**Extract to read:**
● ● ● ● ● ● ●
394 F2d 134 United States v. Ruth
394 F.2d 134
UNITED STATES of America
Herman Max RUTH, Appellant.
United States Court of Appeals Third Circuit.
Argued March 18, 1968.
Decided May 8, 1968.
Joseph L. Garrubbo, Vieser, Hoey & San Filippo, Newark, N. J., for appellant.
Don Allen Resnikoff, Asst. U. S. Atty., Newark, N. J. (David M. Satz, Jr., U. S. Atty., Newark, N. J., Marlene Gross, Asst. U. S. Atty., on the brief), for appellee.
Before McLAUGHLIN, FORMAN and FREEDMAN, Circuit Judges.
OPINION OF THE COURT
McLAUGHLIN, Circuit Judge.
Defendant, Ruth, appeals from a judgment of conviction entered in the District Court for the District of New Jersey after a trial before the Court and a jury on an indictment charging a violation of Title 18 U.S.C. § 2312 in that he did wilfully and knowingly transport in interstate commerce a certain motor vehicle knowing the same to have been stolen.
At the defendant's trial the Government offered evidence to prove that a 1964 Mack Diesel tractor valued at over $14,000 and owned by Chemical Leasing Company was leased to Paragon Oil Company who in turn delivered it to one Martin E. Bostwick for the purpose of having some alterations made. Bostwick testified that he last saw the tractor on his premises in Linden, New Jersey on December 5, 1964, and discovered it was missing on December 7, 1964.
Edward Ger, a friend of the defendant, appeared as a Government witness. He testified that the defendant drove him from New Jersey to Brooklyn, Connecticut in mid November, 1964. The purpose of the trip was to enable Ger to meet with one August Nukala in order to discuss the possibility of using Nukala's I.C.C. authority. Ger further testified that while he was with Nukala and the defendant, the latter discussed renting space in Nukala's garage, and that he saw the defendant pay Nukala $100. as rent for one month.
Mr. Nukala was called as a Government witness and his testimony concerning the rental of garage space corroborated that of Ger.
The Government's case against Ruth consisted of testimony from the foregoing witnesses and others who placed the stolen tractor first in New Jersey and then in Brooklyn, Connecticut. The evidence relating the defendant to the actual transportation of the vehicle consisted of an oral statement given by the defendant to agents of the Federal Bureau of Investigation while the defendant was in custody in the Passaic County Jail on another charge.
In this appeal defendant urges error in the admission of this statement claiming that its admission violates his constitutional right to remain silent and his right to counsel. In addition the defendant urges error in the charge given to the jury.
● ● ● ● ● ● ●
**Information shown:**
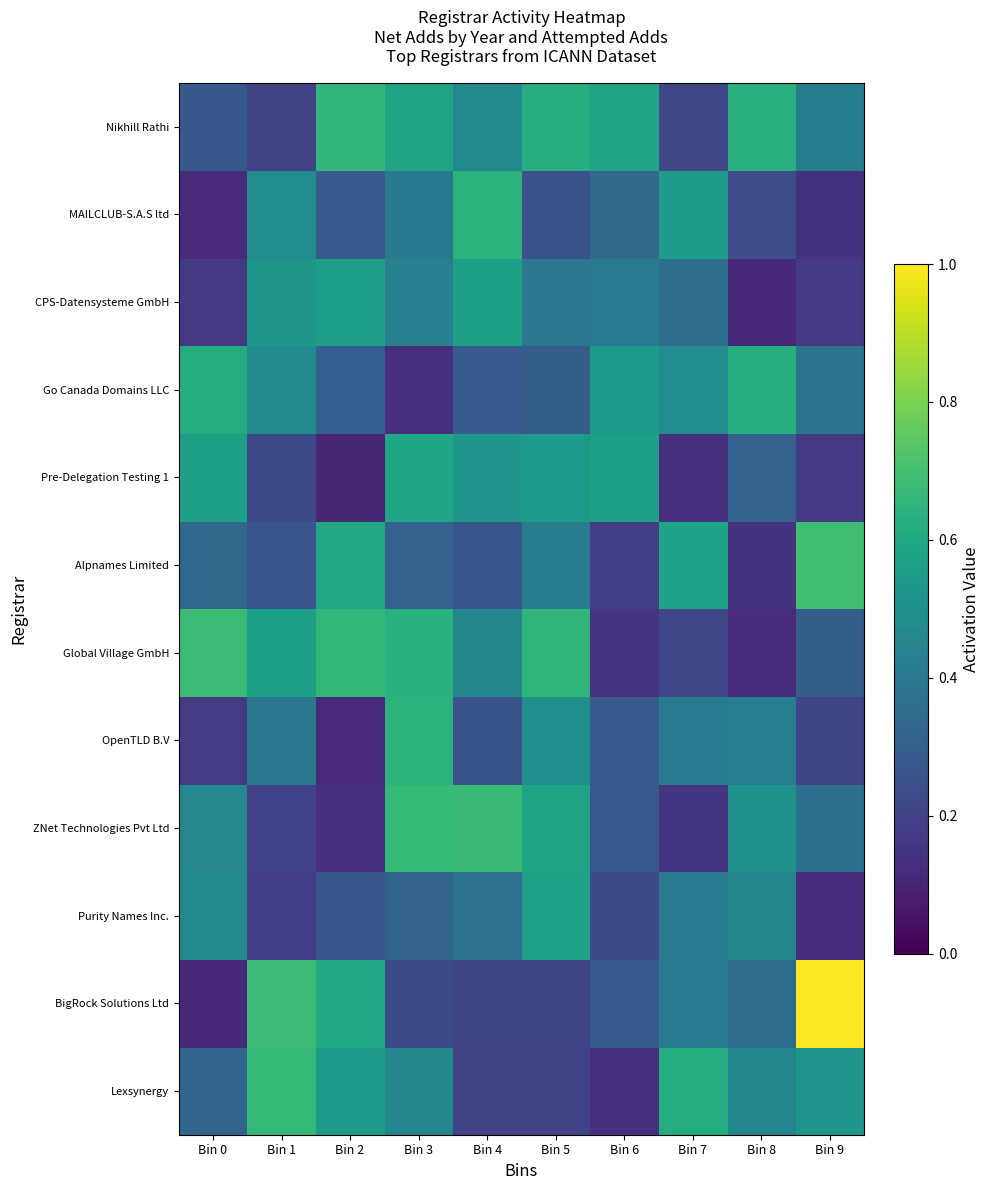

Rank the series at Bin 8 from highest to lowest value.

Nikhill Rathi, Go Canada Domains LLC, ZNet Technologies Pvt Ltd, Lexsynergy, Purity Names Inc., OpenTLD B.V, BigRock Solutions Ltd, Pre-Delegation Testing 1, MAILCLUB-S.A.S ltd, Alpnames Limited, Global Village GmbH, CPS-Datensysteme GmbH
● ● ● ● ● ● ●
**Questions to answer:**
(a) Based on the court opinion, does each statement agree with it? Answer yes or no for each, quoting the words that decide it. (i) The tractor was owned by Paragon Oil Company. (ii) Bostwick discovered the tractor was missing on December 7, 1964. (iii) Ger saw the defendant pay Nukala rent for one month.
(b) Reproduce the part of the court opinion that opens with the words containing "Edward Ger, a" and closes with "that of Ger.".
(c) List every individual lawyer the court opinion names as counsel for either side.
The listing above comes from a different source than the court opinion.

**Task-by-task answers:**
(a)
(i) No: "owned by Chemical Leasing Company"
(ii) Yes: "discovered it was missing on December 7, 1964"
(iii) Yes: "he saw the defendant pay Nukala $100. as rent for one month"

(b)
Edward Ger, a friend of the defendant, appeared as a Government witness. He testified that the defendant drove him from New Jersey to Brooklyn, Connecticut in mid November, 1964. The purpose of the trip was to enable Ger to meet with one August Nukala in order to discuss the possibility of using Nukala's I.C.C. authority. Ger further testified that while he was with Nukala and the defendant, the latter discussed renting space in Nukala's garage, and that he saw the defendant pay Nukala $100. as rent for one month.
Mr. Nukala was called as a Government witness and his testimony concerning the rental of garage space corroborated that of Ger.

(c)
- Joseph L. Garrubbo
- Don Allen Resnikoff
- David M. Satz, Jr.
- Marlene Gross